> **Aim of the task**:
Where the data below shows a picture, leave that picture out and copy the rest exactly.

[Available data]

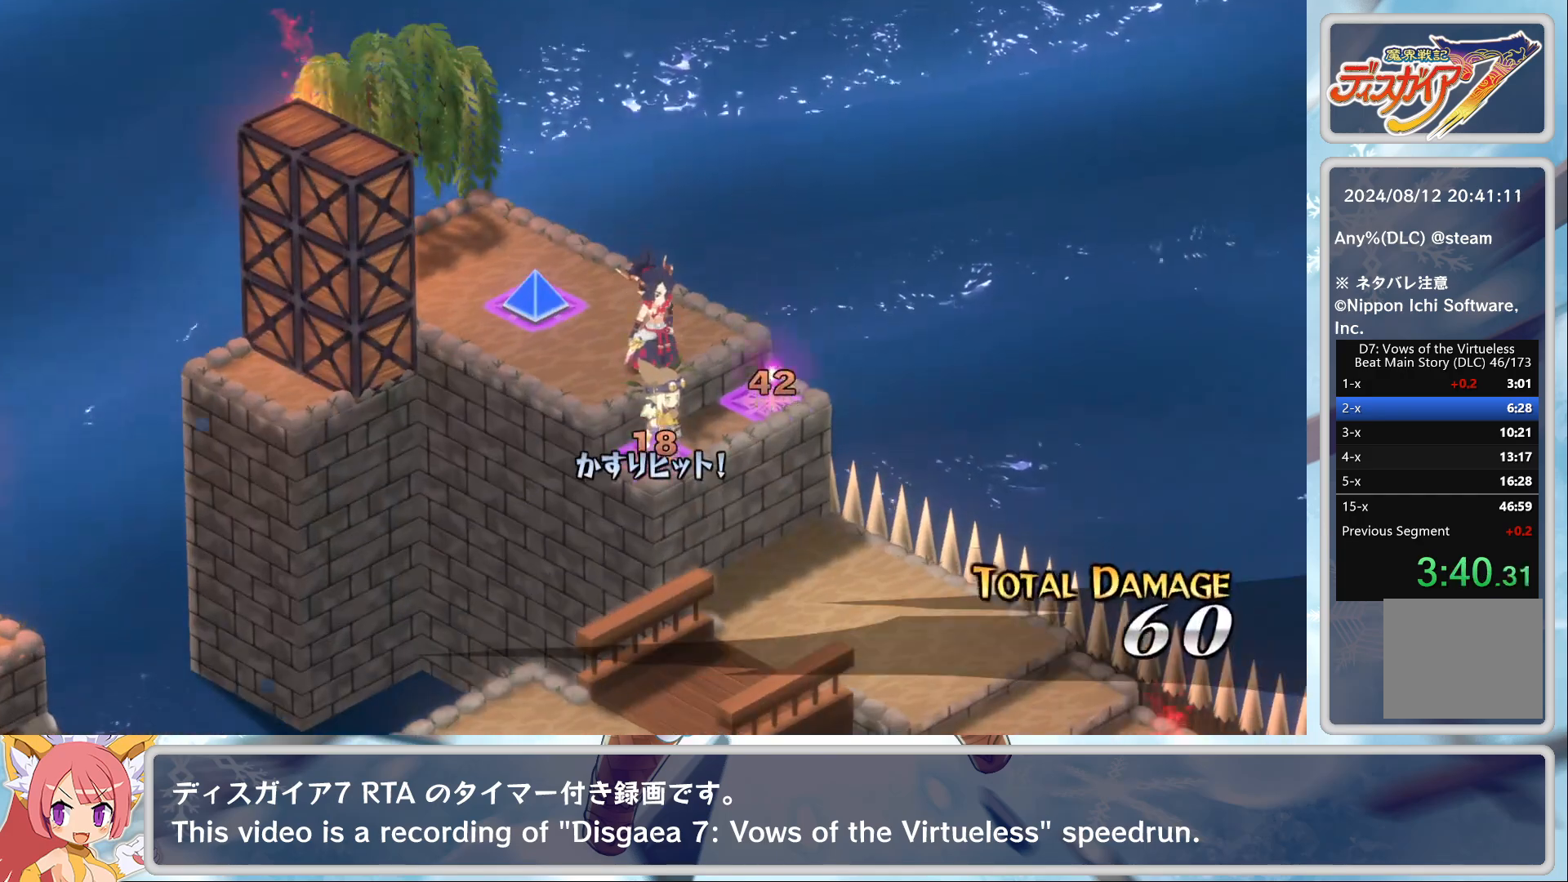
{"buttons": [], "left_stick": "center", "events": []}
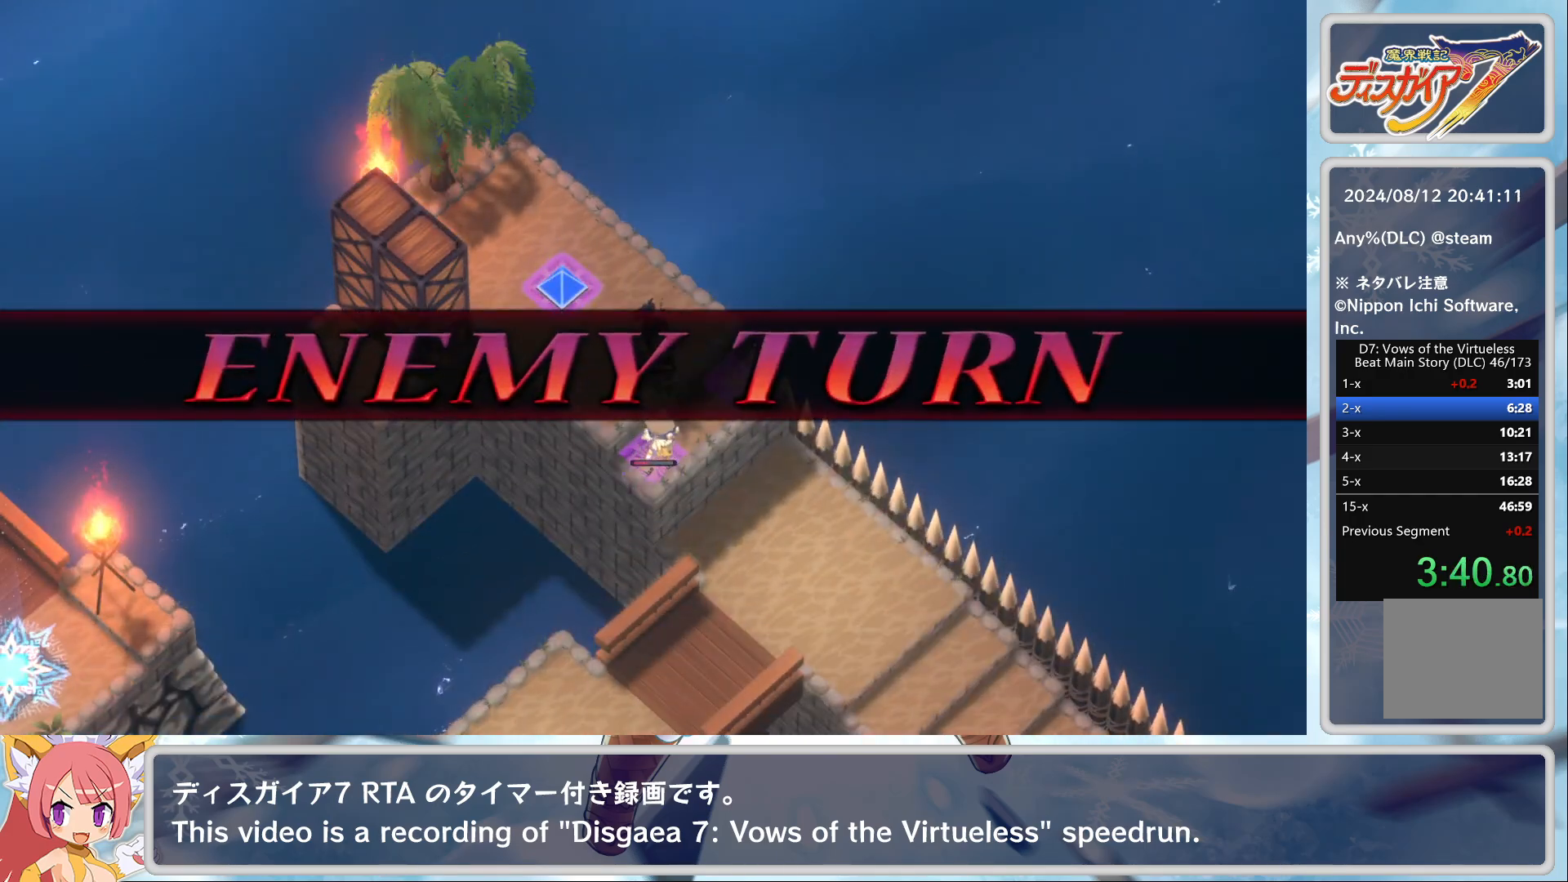
{"buttons": [], "left_stick": "center", "events": []}
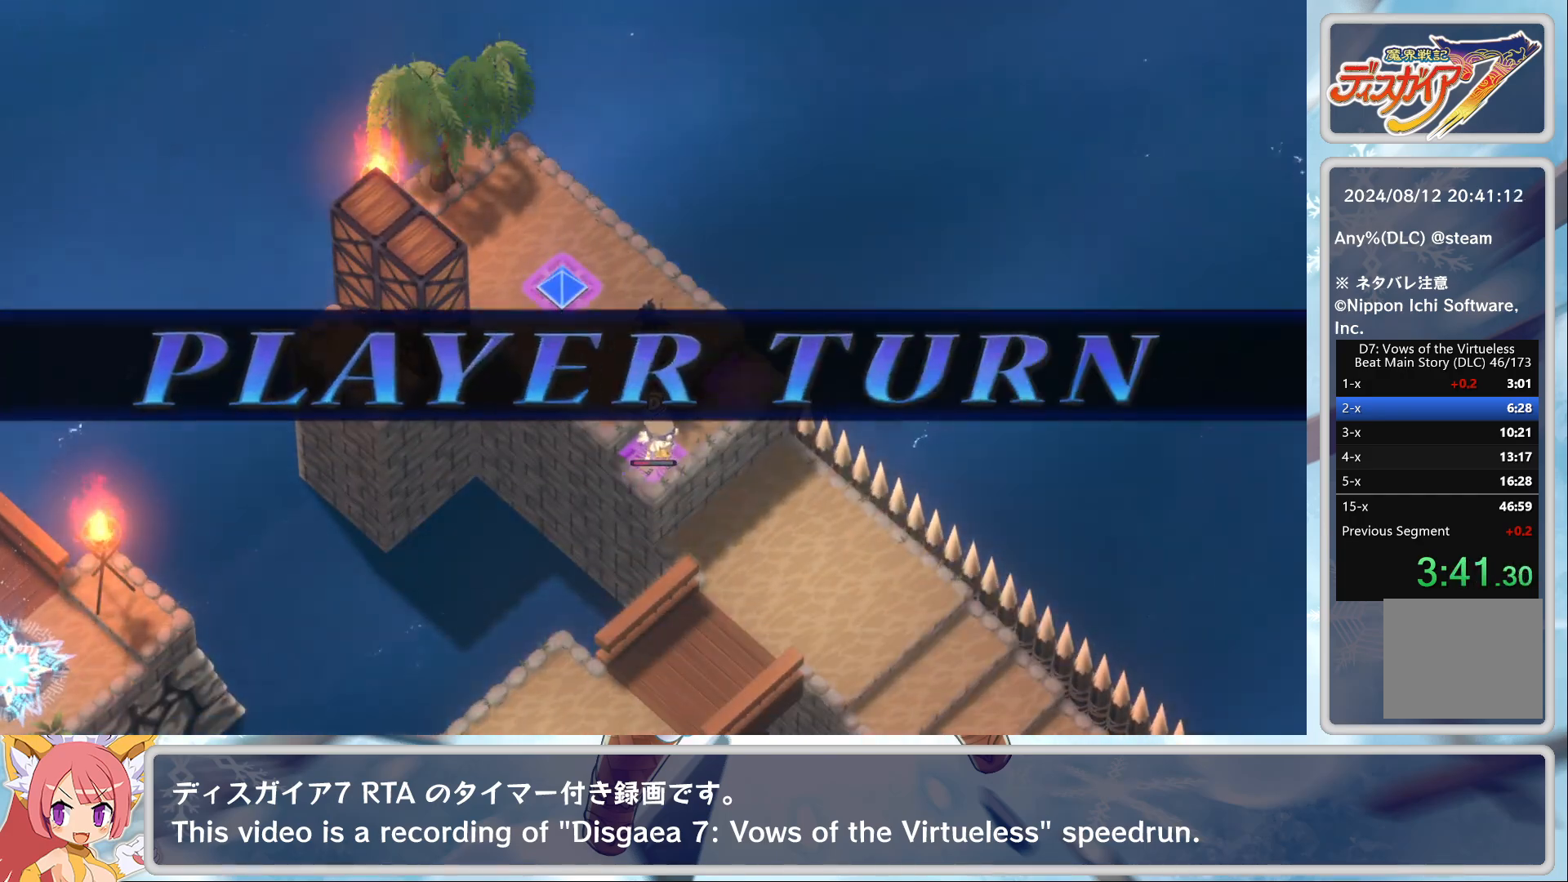
{"buttons": [], "left_stick": "center", "events": []}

[/Available data]

> **Task response**:
{"buttons": [], "left_stick": "center", "events": []}
{"buttons": [], "left_stick": "center", "events": []}
{"buttons": [], "left_stick": "center", "events": []}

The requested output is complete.